I dont and experiance great success even factoring in panel movement. Its I guess about how you apply and what type stain,etc your applying. I have had two holidays show up in the last twenty or so years that I am aware of due to shrinkage. Not bad for 600-700 doors a year and now down to approx. 200. About 80 % of my doors are finished by me or an employee. Good luck with it ! JB


----------



## patron (Apr 2, 2009)

never have stained the panels first
the rails styles need to be done too
and run over on the panel

as cabmaker said
the stain runs into the panels
so if they do shrink
there is stain there too
(if applying with a brush)
unless you do that wiping cream stain

that way the whole door is wiped at the same time
and has an even stain


----------



## cabmaker (Sep 16, 2010)

Right on Patron !


----------



## oldnovice (Mar 7, 2009)

I do it pre-assembly because *it's easier!*


----------



## Swyftfeet (Jun 15, 2012)

Do you folks do all the finishing pre-assembly or just staining? Or do y just do all finishing on the panels?

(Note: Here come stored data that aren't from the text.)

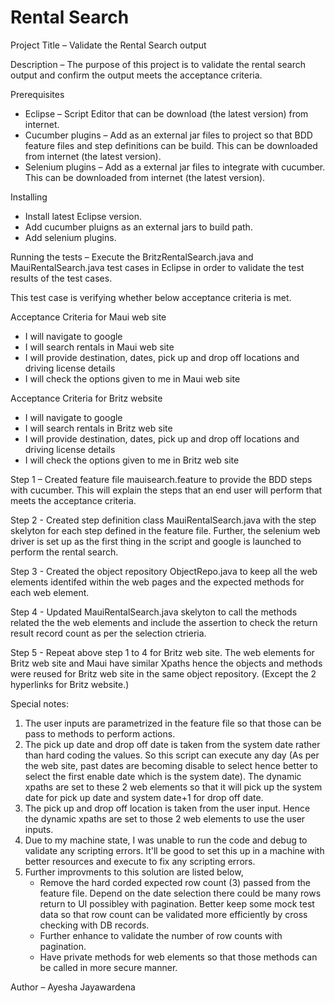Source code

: # Rental Search

Project Title – Validate the Rental Search output

Description – The purpose of this project is to validate the rental search output and confirm the output meets the acceptance criteria.

Prerequisites

- Eclipse – Script Editor that can be download (the latest version) from internet.
- Cucumber plugins – Add as an external jar files to project so that BDD feature files and step definitions can be build. This can be downloaded from internet (the latest version).
- Selenium plugins – Add as a external jar files to integrate with cucumber. This can be downloaded from internet (the latest version).

Installing

- Install latest Eclipse version.
- Add cucumber pluigns as an external jars to build path.
- Add selenium plugins.

Running the tests – Execute the BritzRentalSearch.java and MauiRentalSearch.java test cases in Eclipse in order to validate the test results of the test cases. 

This test case is verifying whether below acceptance criteria is met.

Acceptance Criteria for Maui web site
   - I will navigate to google
   - I will search rentals in Maui web site
   - I will provide destination, dates, pick up and drop off locations and driving license details
   - I will check the options given to me in Maui web site
   
Acceptance Criteria for Britz website
   - I will navigate to google
   - I will search rentals in Britz web site
   - I will provide destination, dates, pick up and drop off locations and driving license details
   - I will check the options given to me in Britz web site
   
Step 1 – Created feature file mauisearch.feature to provide the BDD steps with cucumber. This will explain the steps that an end user will perform that meets the acceptance criteria.

Step 2 - Created step definition class MauiRentalSearch.java with the step skelyton for each step defined in the feature file. Further, the selenium web driver is set up as the first thing in the script and google is launched to perform the rental search.

Step 3 - Created the object repository ObjectRepo.java to keep all the web elements identifed within the web pages and the expected methods for each web element.

Step 4 - Updated MauiRentalSearch.java skelyton to call the methods related the the web elements and include the assertion to check the return result record count as per the selection ctrieria.

Step 5 - Repeat above step 1 to 4 for Britz web site. The web elements for Britz web site and Maui have similar Xpaths hence the objects and methods were reused for Britz web site in the same object repository. (Except the 2 hyperlinks for Britz website.)

Special notes:
1. The user inputs are parametrized in the feature file so that those can be pass to methods to perform actions.
2. The pick up date and drop off date is taken from the system date rather than hard coding the values. So this script can execute any day (As per the web site, past dates are becoming disable to select hence better to select the first enable date which is the system date). The dynamic xpaths are set to these 2 web elements so that it will pick up the system date for pick up date and system date+1 for drop off date.
3. The pick up and drop off location is taken from the user input. Hence the dynamic xpaths are set to those 2 web elements to use the user inputs.
4. Due to my machine state, I was unable to run the code and debug to validate any scripting errors. It'll be good to set this up in a machine with better resources and execute to fix any scripting errors.
5. Further improvments to this solution are listed below,
   - Remove the hard corded expected row count (3) passed from the feature file. Depend on the date selection there could be many rows return to UI possibley with pagination. Better keep some mock test data so that row count can be validated more efficiently by cross checking with DB records. 
   - Further enhance to validate the number of row counts with pagination.
   - Have private methods for web elements so that those methods can be called in more secure manner.

Author – Ayesha Jayawardena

On my blanket chest I was considering finish the panels entirely, Sand, seal a cell, sand 3 coats of arm-a-seal,
Then do the panel glue up, sand and finish the 4 panels and the top, then glue up the 4 sides and the base, touch up what is needed… Does this sound right?

Thanks ahead of time!


----------



## Swyftfeet (Jun 15, 2012)

Do you folks do all the finishing pre-assembly or just staining? Or do y just do all finishing on the panels?

On my blanket chest I was considering finish the panels entirely, Sand, seal a cell, sand 3 coats of arm-a-seal,
Then do the panel glue up, sand and finish the inside of the 4 panels and the top, then glue up the 4 sides and the base, finish the outside, touching up what is needed… Does this sound right?

Thanks ahead of time!


----------



## Cosmicsniper (Oct 2, 2009)

I do just the staining on the very edges of the panels, Brian. But this is largely because I spray and can't get underneath. Stains should run enough to get inside the groove enough to cover your bases.

There shouldn't be a ton of movement of the panels anyway, even over time. It's just that the panel needs to float and not be bound down with glue. It's a precaution. Sometimes our grooves get a little deeper than we'd like because we are going faster than we should or we aren't cutting our panels to the exacting size to close up the copes (or possible miters). As Mike mentioned, one technique is to cut the panel undersized and then use "Space Balls," which are little BBs that you can wedge in the groove to act as spacers to fill up the extra space. But if you leave too much wiggle room, which isn't a bad thing, then you need to account for the shifting of the panel with your color.

A guy like Cabmaker, with repeating, standard cabinet builds would not feel the need to take that precaution. But some hack like me who never seems to build the same cabinet door twice would appreciate the extra wiggle room.

I WILL say this, however. I built a larger pantry door recently and I got too small with my panels (4 floating instead of just one on the same door). I colored the panels' edges just fine, but because I glazed those areas darkly afterwards, I hurt myself because my glaze did not cover the gaps created by the panel movement. It happens sometimes…and it meant that I needed to fix it.


----------



## oldnovice (Mar 7, 2009)

I do as much as possible before final assembly but I make sure that glue surfaces are not stained/finished to insure good glue surfaces. But that is just my way of doing things, others may do it differently for different reasons. For me it just seem easier to get into corners where stain and/or finish may build up!


----------



## Newton (Jun 29, 2008)

Finish the panels first.


----------



## Builder_Bob (Jan 9, 2010)

I didn't paint the panels before assembly in my four door dining room cabinet.

I wish I had.

Do it!


----------